The girl gained strength quickly. Three days after the Queen visited her, she was able to limp around her little room. She spent most of her days after that sitting by the window looking out over the town.

She was in a big stone building, apparently. A real castle. And below it and all around it was a town. There were other towns in the country, but this one was the most important. It was where the King and Queen lived. And there were knights, real ones that wore metal armor and rode horses.

The girl was thrilled.

The castle was very old, but they had been taking pains to adapt technology from her world to it. Running water was one of their favorite inventions, and so were closed stoves. But the King did not allow electricity in his lands. The girl approved. If they had that, then the Monitors could listen to the thoughts of anyone with a portal. And she did not want that.

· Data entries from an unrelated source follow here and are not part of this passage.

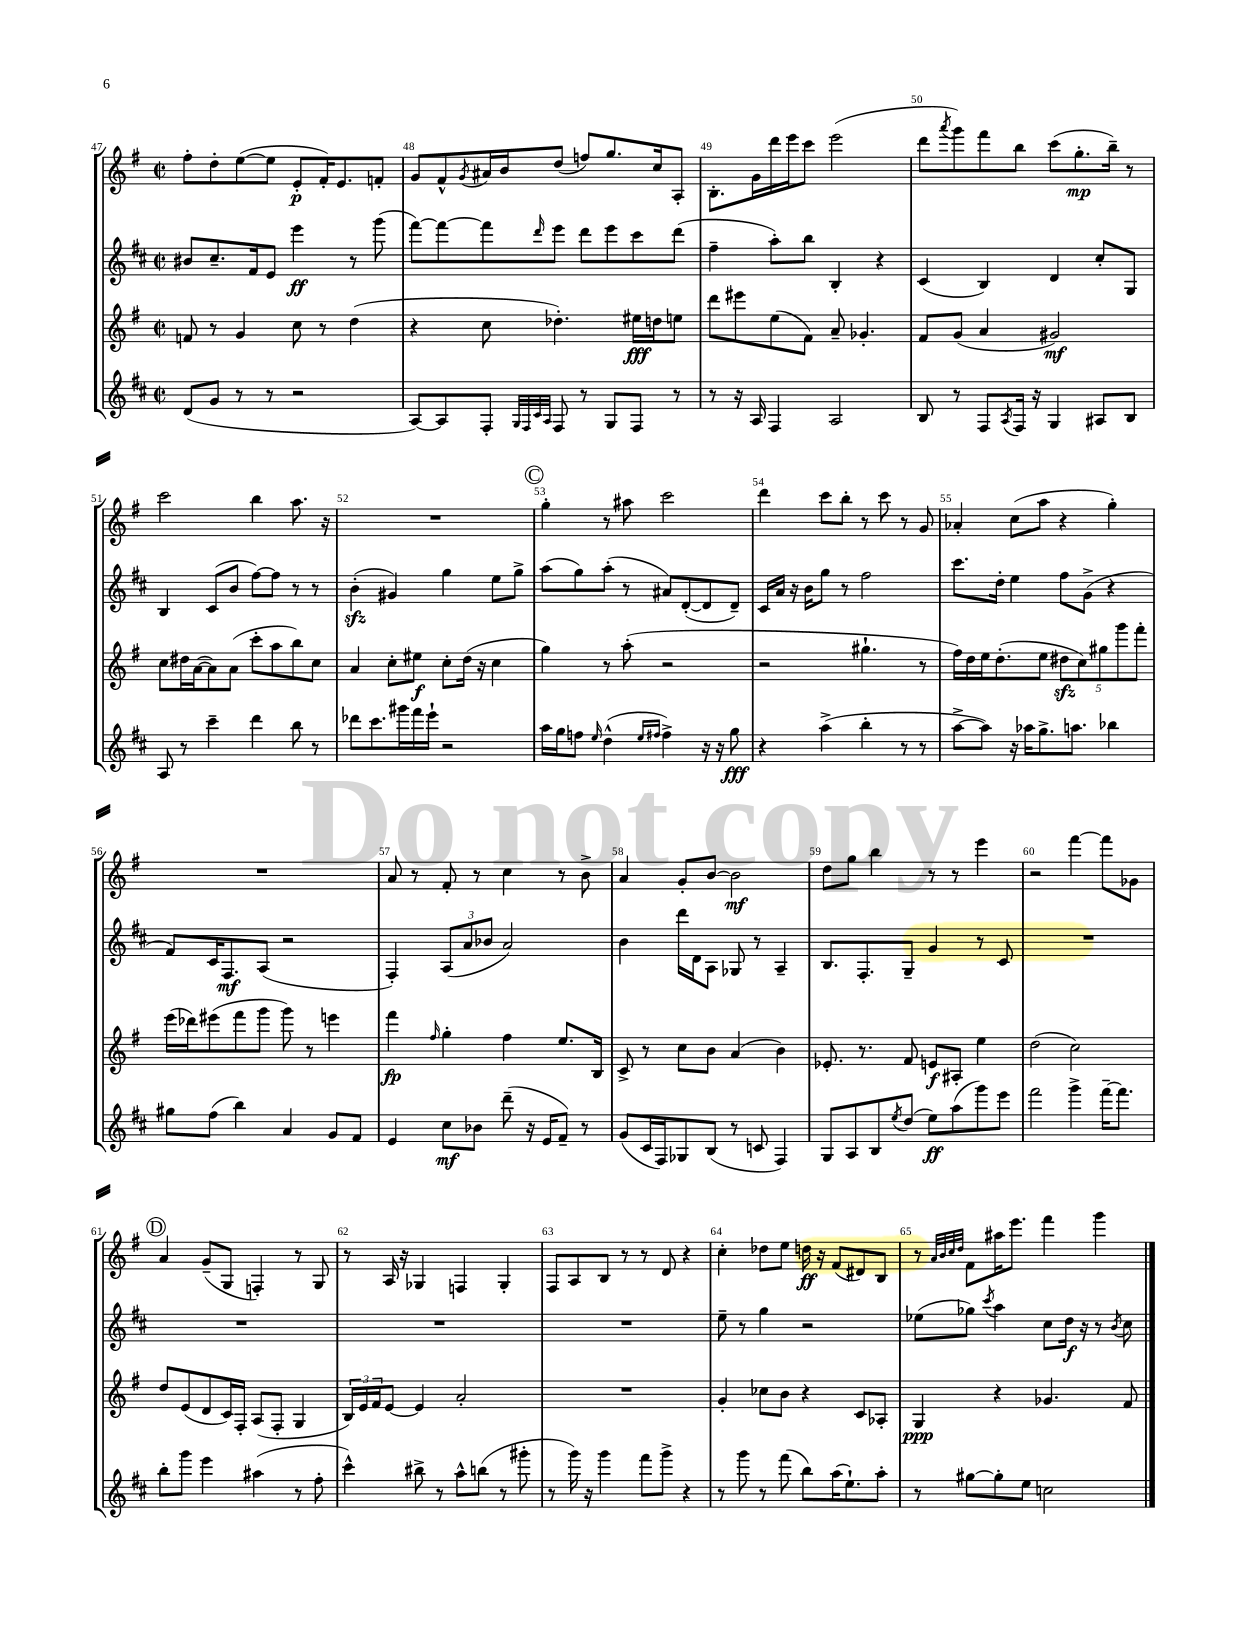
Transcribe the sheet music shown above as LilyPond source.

<<
\new StaffGroup <<
\new Staff = "s0" {
    \clef treble \key g \major \defaultTimeSignature \time 2/2
    fis''8-. d''8-. e''8~( e''8 e'8-.\p fis'16-.) e'8. f'8-. |
    g'8 fis'8-^ \acciaccatura { g'8 } ais'16 b'16 d''8( f''8) g''8. c''16 a8-. |
    b8.-. g'16 d'''16 e'''16 c'''8 e'''2( |
    d'''8 \acciaccatura { a'''8 } g'''8) fis'''8 b''8 c'''8( g''8.-.\mp b''16--) r8 |
    c'''2 b''4 a''8. r16 |
    R1 |
    \mark \markup { \circle "C" } g''4-. r8 ais''8 c'''2 |
    d'''4 c'''8 b''8-. r8 c'''8 r8 g'8 |
    aes'4-. c''8( a''8 r4 g''4-.) |
    R1 |
    a'8 r8 fis'8-. r8 c''4 r8 b'8-> |
    a'4 g'8-. b'8~ b'2\mf |
    d''8 g''8 b''4 r8 r8 e'''4 |
    r2 fis'''4~ fis'''8 ges'8 |
    \mark \markup { \circle "D" } a'4 g'8--( g8 f4-.) r8 g8 |
    r8 a16 r16 ges4 f4 ges4-. |
    fis8 a8 b8 r8 r8 d'8 r4 |
    c''4-. des''8 e''8 d''16\ff r16 fis'8( dis'8) b8 |
    r8 \grace { a'32 b'32 c''32 d''32 } fis'8 ais''16 e'''8. fis'''4 g'''4 \bar "|." |
}
\new Staff = "s1" {
    \clef treble \key d \major \defaultTimeSignature \time 2/2
    bis'8 cis''8.-- fis'16 e'8 e'''4\ff r8 g'''8( |
    fis'''8~) fis'''8~ fis'''8 \grace { d'''16 } e'''8 d'''8 e'''8 cis'''8 d'''8( |
    fis''4-- a''8-.) b''8 b4-. r4 |
    cis'4( b4) d'4 cis''8-. g8 |
    b4 cis'8( b'8 fis''8~) fis''8 r8 r8 |
    b'4-.\sfz( gis'4) g''4 e''8 g''8-> |
    \mark \markup { \circle "C" } a''8( g''8) a''8-.( r8 ais'8) d'8~-.( d'8 d'8--) |
    cis'16 a'16 r16 b'16 g''8 r8 fis''2 |
    cis'''8. d''16-. e''4 fis''8 g'8->( r4 |
    fis'8) cis'16 fis8.\mf a8( r2 |
    fis4-.) \tuplet 3/2 { a8( a'8 bes'8 } a'2) |
    b'4 d'''16 d'16 a8 ges8 r8 a4-- |
    b8. fis8.-. g8-- g'4 r8 cis'8 |
    R1 |
    \mark \markup { \circle "D" } R1 |
    R1 |
    R1 |
    e''8-- r8 g''4 r2 |
    ees''8( ges''8) \acciaccatura { cis'''8 } a''4 cis''8 d''16\f r16 r8 \acciaccatura { b'8 } cis''8 \bar "|." |
}
\new Staff = "s2" {
    \clef treble \key g \major \defaultTimeSignature \time 2/2
    f'8 r8 g'4 c''8 r8 d''4( |
    r4 c''8 des''4.-.) eis''16\fff d''16 e''8 |
    d'''8 eis'''8 e''8( fis'8) a'8-- ges'4.-. |
    fis'8 g'8( a'4 gis'2\mf) |
    c''8 dis''16 a'16~( a'8) a'8( c'''8-. a''8 b''8) c''8 |
    a'4 c''8-. eis''8\f c''8-. d''16( r16 c''4 |
    \mark \markup { \circle "C" } g''4) r8 a''8-.( r2 |
    r2 gis''4.-! r8 |
    fis''16) d''16 e''16 d''8.-.( e''8 \tuplet 5/4 { dis''8\sfz c''8) gis''8 g'''8 fis'''8-. } |
    e'''16( des'''16) eis'''8( fis'''8 g'''8 g'''8) r8 e'''4 |
    fis'''4\fp \grace { fis''16 } g''4-. fis''4 e''8. b16 |
    c'8-> r8 c''8 b'8 a'4( b'4) |
    ees'8.-. r8. fis'8 e'8\f ais8-. e''4 |
    d''2( c''2) |
    \mark \markup { \circle "D" } d''8 e'8( d'8 c'16) fis16-. a8( fis8-. g4 |
    \tuplet 3/2 { b16) e'16 fis'16 } e'8~ e'4 a'2-. |
    R1 |
    g'4-. ces''8 b'8 r4 c'8 aes8-. |
    g4\ppp r4 ges'4. fis'8 \bar "|." |
}
\new Staff = "s3" {
    \clef treble \key d \major \defaultTimeSignature \time 2/2
    d'8( g'8 r8 r8 r2 |
    a8~) a8 fis8-. \grace { g32 fis32 cis'32 a32 } fis8 r8 g8 fis8 r8 |
    r8 r16 a16 fis4 a2 |
    b8 r8 fis8 \acciaccatura { a8 } fis16 r16 g4 ais8 b8 |
    a8 r8 cis'''4-- d'''4 b''8 r8 |
    des'''8 cis'''8. gis'''16 fis'''16 e'''16-! r2 |
    \mark \markup { \circle "C" } a''16 g''16 f''8 \grace { e''16 } d''4-^( \grace { e''16 fis''16 } fis''4->) r16 r16 g''8\fff |
    r4 a''4->( b''4-. r8 r8 |
    a''8~-> a''8) r16 aes''16 g''8.-> a''8. bes''4 |
    gis''8 fis''8( b''4) a'4 g'8 fis'8 |
    e'4 cis''8\mf bes'8 d'''8--( r16 e'16 fis'8--) r8 |
    g'8( cis'16 fis16) ges8 b8( r8 c'8 fis4) |
    g8 a8 b8 \acciaccatura { e''8 } d''8( e''8\ff) a''8( g'''8) e'''8 |
    fis'''2 g'''4-> fis'''16~-- fis'''8. |
    \mark \markup { \circle "D" } b''8-. g'''8 e'''4 ais''4( r8 fis''8-. |
    cis'''4-^) bis''8-> r8 a''8-^ b''8( r8 gis'''8-. |
    r8 g'''16) r16 g'''4 fis'''8 g'''8-> r4 |
    r8 g'''8 r8 fis'''8( b''8) a''16( e''8.-!) a''8-. |
    r8 gis''8~ gis''8-. e''8 c''2 \bar "|." |
}
>>
>>
\layout { \context { \Score currentBarNumber = #47 \override BarNumber.break-visibility = ##(#f #t #t) barNumberVisibility = #all-bar-numbers-visible } }
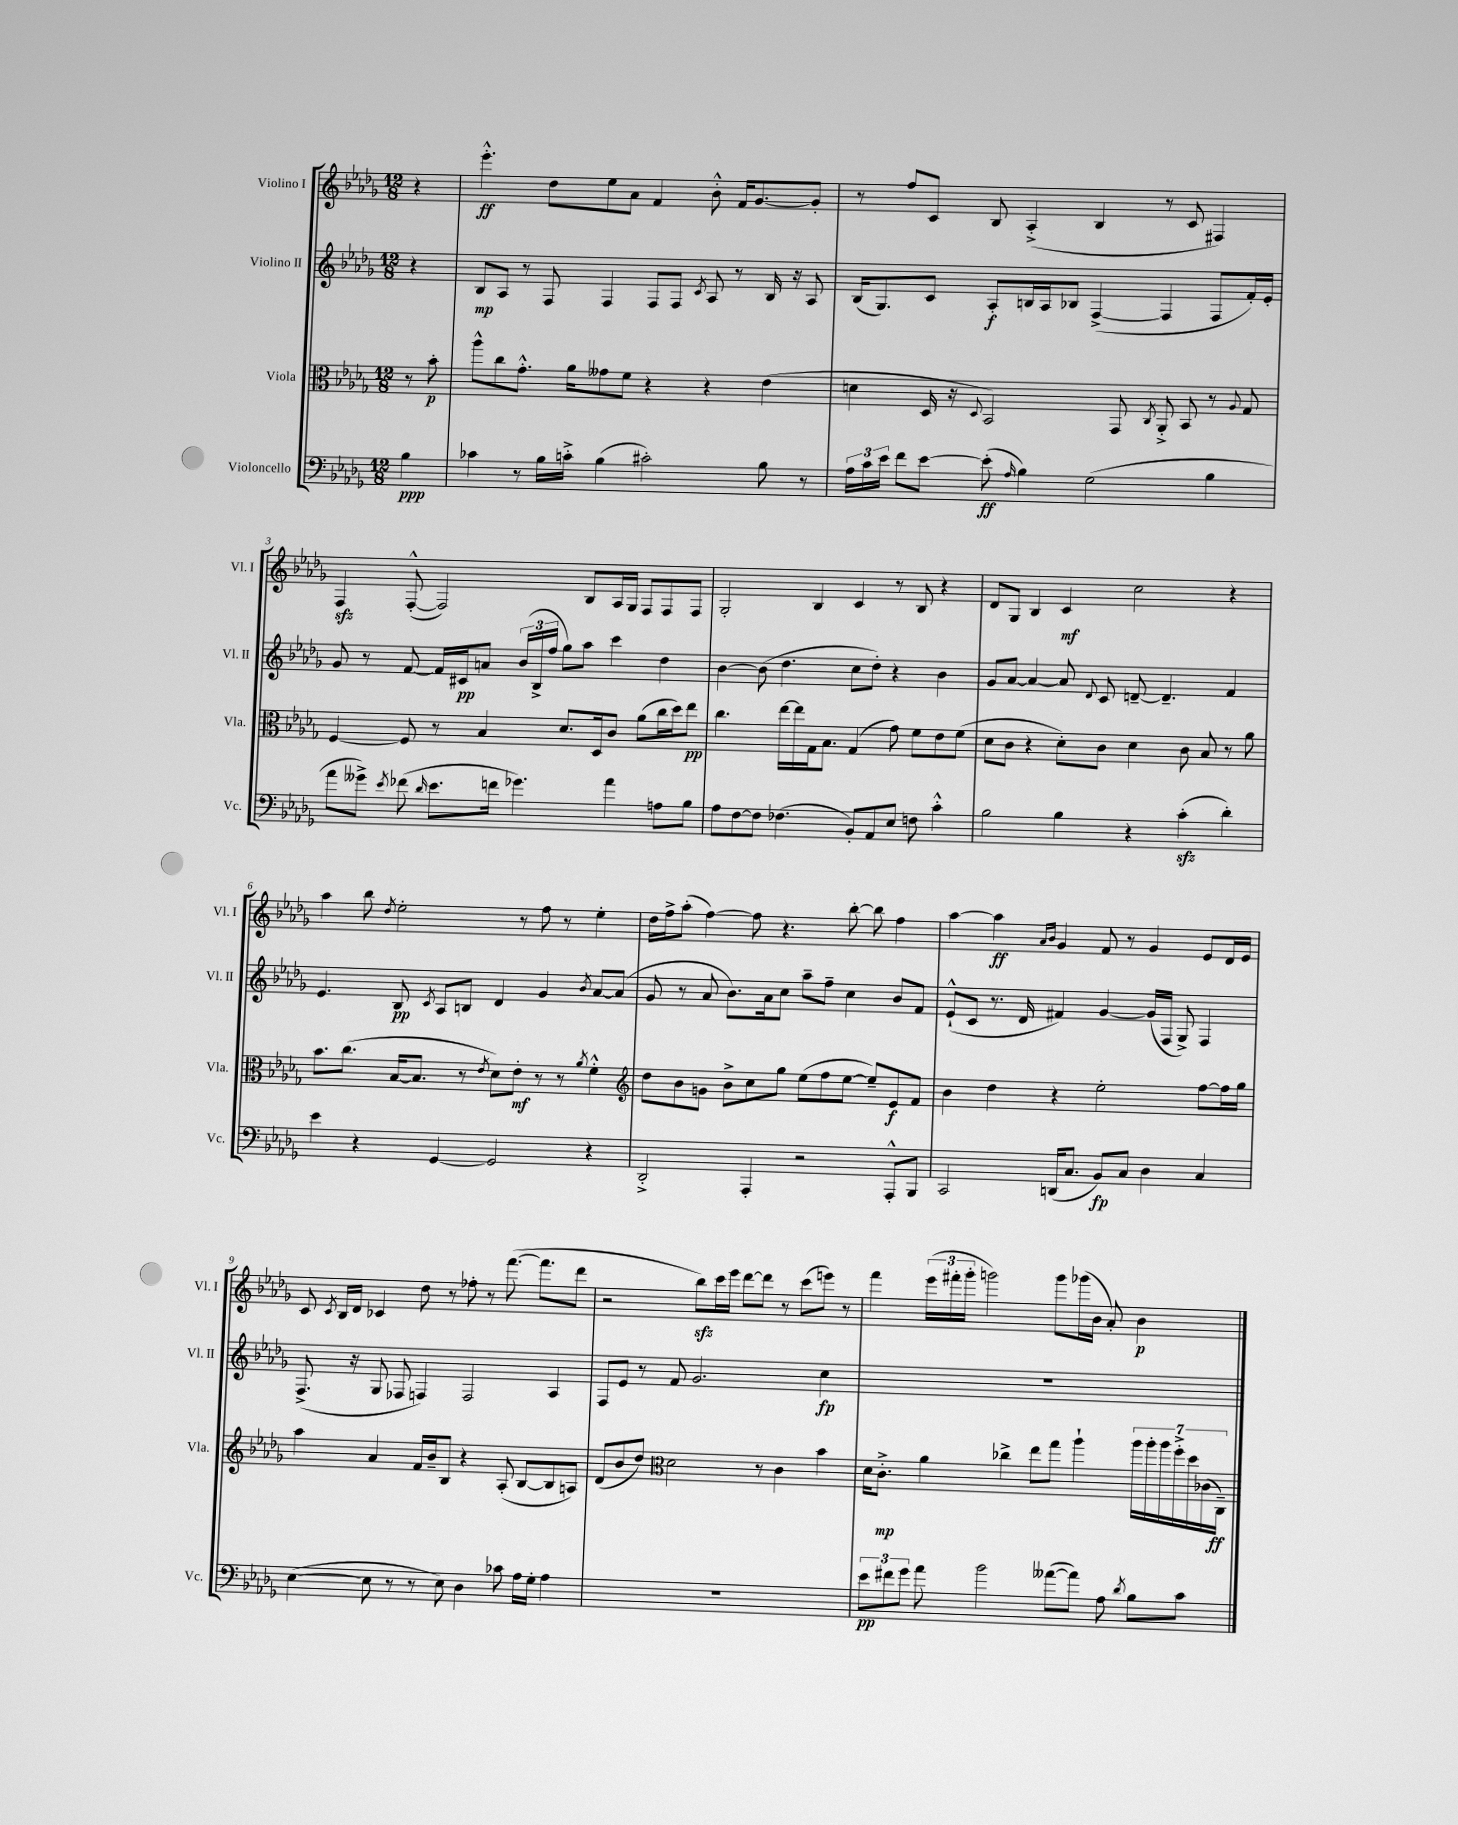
<<
\new StaffGroup <<
\new Staff = "s0" \with { instrumentName = "Violino I" shortInstrumentName = "Vl. I" } {
    \clef treble \key des \major \numericTimeSignature \time 12/8 \partial 4
    \autoBeamOff r4 |
    ees'''4.-.-^\ff des''8[ ees''8 aes'8] f'4 bes'8-.-^ f'16[ ges'8.~ ges'8]-. |
    r8 f''8[ c'8] bes8 aes4-.->( bes4 r8 c'8 fis4) |
    f4\sfz f8~-.-^( f2) bes8[ aes16 ges16] f8[ f8 f8] |
    ges2-. bes4 c'4 r8 bes8 r4 |
    des'8[ ges8] bes4 c'4\mf c''2 r4 |
    aes''4 bes''8 \acciaccatura { des''8 } ees''2-. r8 f''8 r8 ees''4-. |
    des''16[ f''16-> aes''8]-.( f''4~) f''8 r4. bes''8~-. bes''8 f''4 |
    aes''4~ aes''4\ff \grace { aes'16[ bes'16] } ges'4 f'8 r8 ges'4 ees'8[ des'16 ees'16] |
    c'8 \acciaccatura { c'8 } bes16[ des'16] ces'4 des''8 r8 fes''8-. r8 f'''8.~( f'''8.[ des'''8] |
    r2 bes''8[\sfz) c'''16 ees'''16] des'''8[~ des'''8] r8 c'''8[( e'''8]) r8 |
    f'''4 \tuplet 3/2 { ees'''16[( fis'''16-. ges'''16]-. } g'''2) g'''8[ ges'''16( bes'16] aes'8-.) bes'4\p \bar "|." |
}
\new Staff = "s1" \with { instrumentName = "Violino II" shortInstrumentName = "Vl. II" } {
    \clef treble \key des \major \numericTimeSignature \time 12/8 \partial 4
    \autoBeamOff r4 |
    bes8[\mp aes8] r8 f8 f4 f8[ f8] \acciaccatura { c'8 } aes8 r8 bes16 r16 aes8 |
    bes16[( ges8.) c'8] aes8[-.\f b16 aes16 bes8] f4~->( f4 f8[ f'16-.) ees'16]-. |
    ges'8 r8 f'8~ f'16[ cis'16\pp a'8] \tuplet 3/2 { bes'16[( bes16-> f''16] } ges''8[) aes''8] c'''4 des''4 |
    bes'4~ bes'8( des''4. c''8[ des''8]-.) r4 bes'4 |
    ges'8[ aes'8]~ aes'4~ aes'8 \appoggiatura { des'8 } c'8 d'8~-- d'4.-- f'4 |
    ees'4. bes8\pp \acciaccatura { c'8 } aes8[ b8] des'4 ges'4 \acciaccatura { bes'8 } aes'8[~ aes'8]( |
    ges'8 r8 aes'8 bes'8.[) aes'16 c''8] aes''8[-- f''8]-- c''4 bes'8[ f'8] |
    ees'8[-!-^( c'8] r8. des'16 fis'4) ges'4~ ges'16[( f16] ges8->) f4 |
    f8.->( r16 ges8 fes8 f4) f2 aes4 |
    f8[ ees'8] r8 f'8 ges'2. c''4\fp |
    R1. \bar "|." |
}
\new Staff = "s2" \with { instrumentName = "Viola" shortInstrumentName = "Vla." } {
    \clef alto \key des \major \numericTimeSignature \time 12/8 \partial 4
    \autoBeamOff r8 bes'8-.\p |
    aes''8[-^ c''8 ges'8.]-.-^ aes'16[ geses'8 f'8] r4 r4 ees'4( |
    d'4 des16 r16 \appoggiatura { des8 } bes,2) ges,8 \acciaccatura { c8 } aes,8-.-> bes,8 r8 \appoggiatura { aes8 } ges8 |
    f4~ f8 r8 bes4 des'8.[ des16 c'8] aes'8[( c''16 des''16) ees''8]\pp |
    c''4. ees''16[~ ees''16 ges16 bes8.] ges4( ges'8) f'8[ ees'8 f'8]( |
    des'8[ c'8] r4 des'8[-.) c'8] des'4 c'8 bes8 r8 aes'8 |
    bes'8.[ c''8.]( bes16[~ bes8.] r8 \acciaccatura { ees'8 } des'8[) ees'8]-.\mf r8 r8 \acciaccatura { aes'8 } f'4-.-^ |
    \clef treble des''8[ bes'8 g'8] bes'8[-> c''8 ges''8] ees''8[( f''8 ees''8]~ ees''8[--) ees'8\f f'8] |
    bes'4 des''4 r4 ees''2-. f''8[~ f''16 ges''16] |
    aes''4 aes'4 f'16[ bes'16-- bes8] r4 aes8-.( bes8[~ bes8 a8]) |
    des'8[( bes'8 des''8]) \clef alto des'2 r8 c'4 bes'4 |
    des'16[ c'8.]-.->\mp aes'4 ces''4-> ees''8[ ges''8] aes''4-! \tuplet 7/4 { aes''16[ aes''16-. aes''16 f''16-.-> des''16 ces'16( c16]--\ff) } \bar "|." |
}
\new Staff = "s3" \with { instrumentName = "Violoncello" shortInstrumentName = "Vc." } {
    \clef bass \key des \major \numericTimeSignature \time 12/8 \partial 4
    \autoBeamOff bes4\ppp |
    ces'4 r8 bes16[ c'16]-.-> bes4( cis'2-.) bes8 r8 |
    \tuplet 3/2 { aes16[ c'16 ees'16] } f'8[ ees'8]~ ees'8-.\ff( \grace { aes16 } bes4) ges2( bes4 |
    aes'8[ geses'8]->) \acciaccatura { ees'8 } fes'8( \grace { des'16 } ees'8.[ f'16] ges'4.) aes'4 a8[ bes8] |
    aes8[ f8~ f8] fes4.( bes,8[-.) aes,8 ees8] f8 c'4-.-^ |
    bes2 bes4 r4 c'4-.\sfz( des'4-.) |
    ees'4 r4 ges,4~ ges,2 r4 |
    des,2-.-> aes,,4-. r2 aes,,8[-.-^ bes,,8] |
    c,2 d,16[( c8.] bes,8[\fp) c8] des4 c4 |
    ees4~( ees8 r8 r8 ees8) des4 ces'8 aes16[ ges16]-. aes4 |
    R1. |
    \tuplet 3/2 { ees'8[\pp fis'8 ges'8] } aes'8 bes'2 aeses'8[~( aeses'8]) aes8 \acciaccatura { des'8 } bes8[ c'8] \bar "|." |
}
>>
>>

She could feel it cold against the back of her spine. She wished she could tear it out, but it was impossible for her to reach it and she didn't know how. She barely remembered life without it. She had been five when it was put in. From the age of six she had been able to link her mind directly into other peoples', and into the humming web of the Internet. She had become so adept at manipulating the interface that she had been the youngest person ever to be trained as a Monitor. And that was where the trouble had started.

Alice knocked gently on the door and came in. "Are you ready, child? Good." She looked the girl over one last time and led her to the door. She was going to see the King.